学术文献库

Price-based demand response (DR) of heating, ventilating, and air-conditioning (HVAC) systems is a challenging task, requiring comprehensive models to represent the building thermal dynamics and game theoretic interactions among participants. This paper proposes an online learning-based strategy for a distribution system operator (DSO) to determine optimal electricity prices, considering the optimal DR of HVAC systems in commercial buildings. An artificial neural network (ANN) is trained with building energy data and represented using an explicit set of linear and nonlinear equations, without physics-based model parameters.

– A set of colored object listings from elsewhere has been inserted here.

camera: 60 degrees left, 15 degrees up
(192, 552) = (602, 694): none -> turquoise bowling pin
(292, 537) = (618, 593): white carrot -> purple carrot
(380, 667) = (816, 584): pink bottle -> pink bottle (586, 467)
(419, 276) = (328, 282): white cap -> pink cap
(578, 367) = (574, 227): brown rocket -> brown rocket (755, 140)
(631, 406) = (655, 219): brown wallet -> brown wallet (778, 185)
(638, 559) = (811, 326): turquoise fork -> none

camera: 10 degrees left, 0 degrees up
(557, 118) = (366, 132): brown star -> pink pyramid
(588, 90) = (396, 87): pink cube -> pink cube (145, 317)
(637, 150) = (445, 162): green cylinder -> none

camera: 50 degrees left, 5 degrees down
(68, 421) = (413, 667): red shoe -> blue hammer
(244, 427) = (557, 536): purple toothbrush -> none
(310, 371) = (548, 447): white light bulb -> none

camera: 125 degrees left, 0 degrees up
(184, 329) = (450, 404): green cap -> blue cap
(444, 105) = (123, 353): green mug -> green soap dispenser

An optimization problem for price-based DR is then formulated using this equation set and repeatedly solved offline, producing data on optimal DR schedules for various conditions of electricity prices and building thermal environments. Another ANN is then trained online to directly predict DR schedules for day-ahead electricity prices, which is referred to as meta-prediction (MP). By replacing the DR optimization problem with the MP-enabled ANN, an optimal electricity pricing strategy can be implemented using a single-level decision-making structure, which is simpler and more practical than a bi-level one. In simulation case studies, the proposed single-level strategy is verified to successfully reflect the game theoretic relations between the DSO and commercial building operators, so that they effectively exploit the operational flexibility of the HVAC systems to make the DR application profitable, while ensuring the grid voltage stability and occupants thermal comfort.